=== The task ===
Would you print the records below from the first line through the line containing "pinky dip: (451, 286)", skipping the pictures?

Images with localized body landmarks
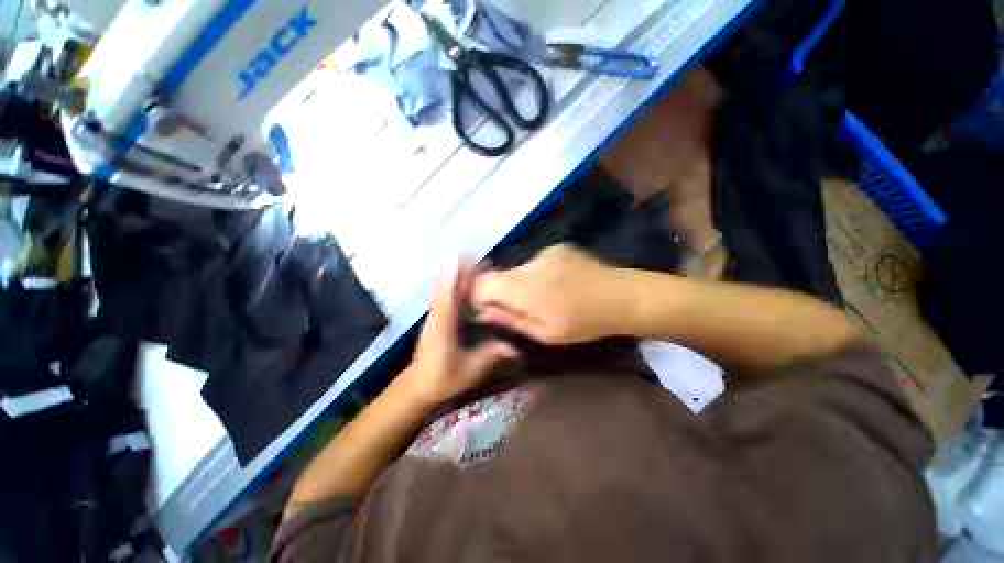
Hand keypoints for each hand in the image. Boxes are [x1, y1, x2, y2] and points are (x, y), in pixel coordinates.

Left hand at [398, 260, 518, 407]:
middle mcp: (436, 315)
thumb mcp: (471, 369)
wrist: (417, 388)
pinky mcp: (436, 320)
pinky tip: (462, 284)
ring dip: (454, 276)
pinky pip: (444, 297)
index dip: (454, 274)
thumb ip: (492, 354)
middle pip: (445, 287)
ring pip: (443, 291)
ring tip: (471, 264)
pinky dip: (451, 286)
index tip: (462, 256)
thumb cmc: (442, 378)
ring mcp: (434, 317)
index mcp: (443, 324)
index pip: (448, 294)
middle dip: (457, 270)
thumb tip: (516, 348)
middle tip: (475, 256)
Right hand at [472, 244, 635, 344]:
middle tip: (519, 308)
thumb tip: (480, 311)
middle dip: (500, 292)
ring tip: (543, 298)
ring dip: (520, 284)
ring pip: (516, 270)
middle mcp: (531, 264)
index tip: (486, 308)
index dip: (477, 294)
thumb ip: (509, 319)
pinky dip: (535, 275)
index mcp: (527, 289)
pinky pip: (533, 263)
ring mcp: (544, 252)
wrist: (624, 297)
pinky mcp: (556, 248)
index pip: (483, 283)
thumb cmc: (585, 323)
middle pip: (498, 275)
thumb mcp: (545, 333)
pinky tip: (556, 285)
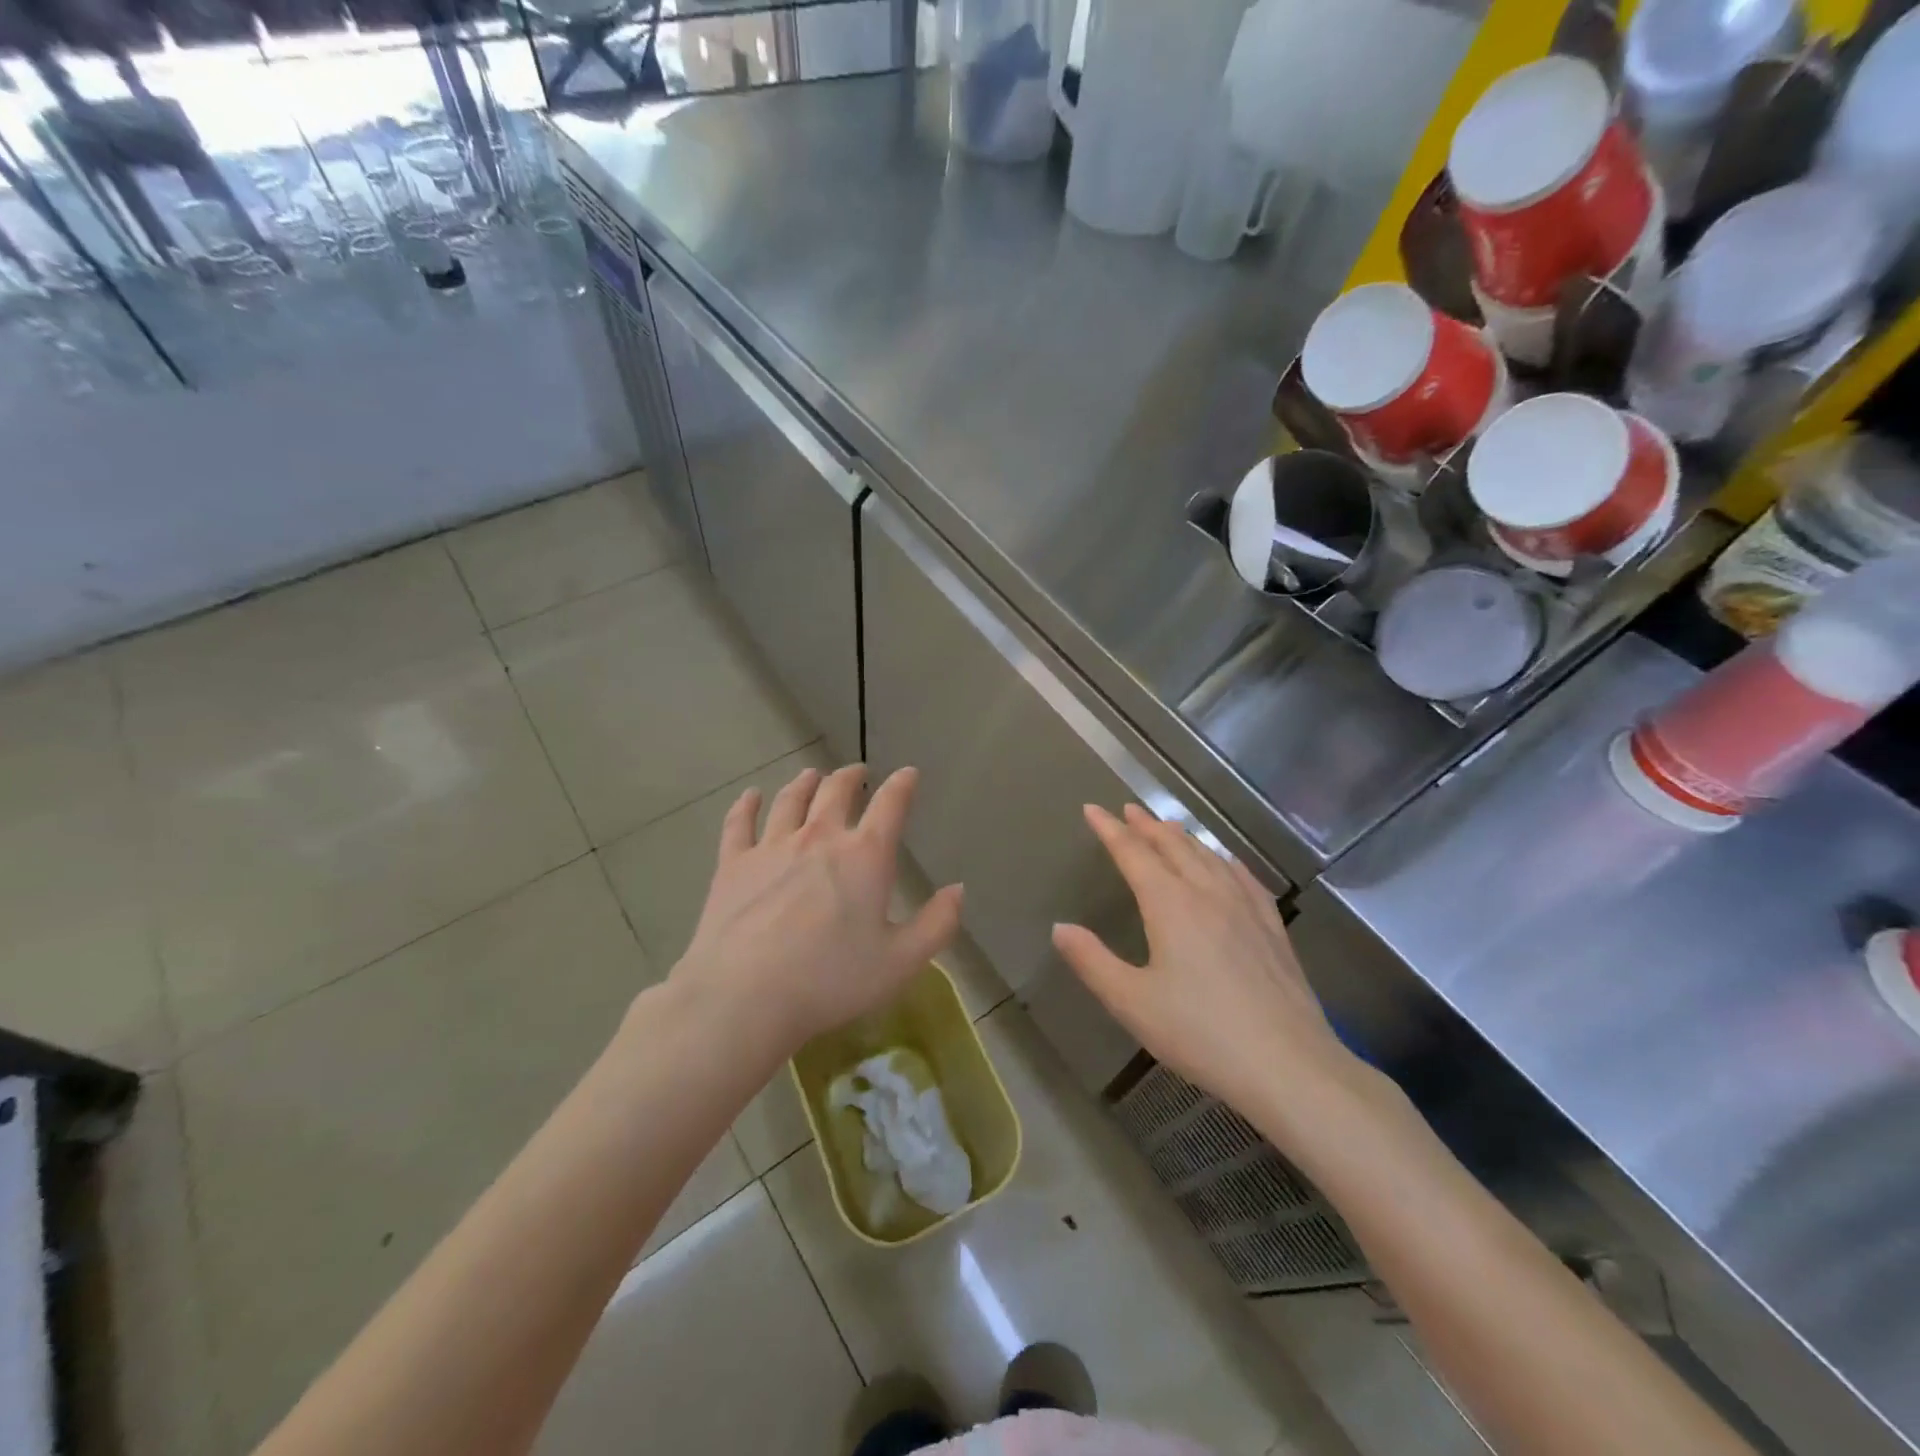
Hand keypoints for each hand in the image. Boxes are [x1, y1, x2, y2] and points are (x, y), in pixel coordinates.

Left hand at [671, 764, 963, 1058]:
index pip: (890, 805)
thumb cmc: (831, 980)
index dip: (903, 785)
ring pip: (790, 800)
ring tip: (811, 776)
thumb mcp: (901, 962)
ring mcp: (772, 846)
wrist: (745, 996)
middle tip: (856, 772)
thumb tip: (958, 889)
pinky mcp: (733, 863)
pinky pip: (739, 823)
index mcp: (865, 856)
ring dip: (804, 783)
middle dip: (850, 776)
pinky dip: (746, 805)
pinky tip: (750, 796)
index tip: (908, 774)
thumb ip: (937, 924)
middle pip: (836, 791)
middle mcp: (820, 837)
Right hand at [1052, 805, 1362, 1120]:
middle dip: (1147, 826)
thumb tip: (1060, 928)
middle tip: (1129, 810)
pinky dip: (1225, 860)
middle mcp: (1207, 893)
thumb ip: (1092, 961)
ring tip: (1168, 827)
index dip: (1110, 830)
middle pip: (1173, 847)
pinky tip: (1226, 862)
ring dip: (1183, 838)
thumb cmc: (1200, 1033)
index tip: (1093, 809)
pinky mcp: (1272, 928)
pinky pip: (1244, 878)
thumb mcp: (1131, 1002)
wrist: (1288, 1065)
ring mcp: (1245, 908)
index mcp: (1170, 904)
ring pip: (1209, 857)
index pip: (1133, 854)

=== Response area ===
Hand keypoints for each hand in the image. Boxes are [x1, y1, x2, y2] and points are (x, y), in pixel coordinates.

Left hand at [398, 260, 518, 407]:
middle mcp: (436, 315)
thumb mcp: (471, 369)
wrist: (417, 388)
pinky mcp: (436, 320)
pinky tip: (462, 284)
ring dip: (454, 276)
pinky pip: (444, 297)
index dip: (454, 274)
thumb ip: (492, 354)
middle pip: (445, 287)
ring pip: (443, 291)
ring tip: (471, 264)
pinky dip: (451, 286)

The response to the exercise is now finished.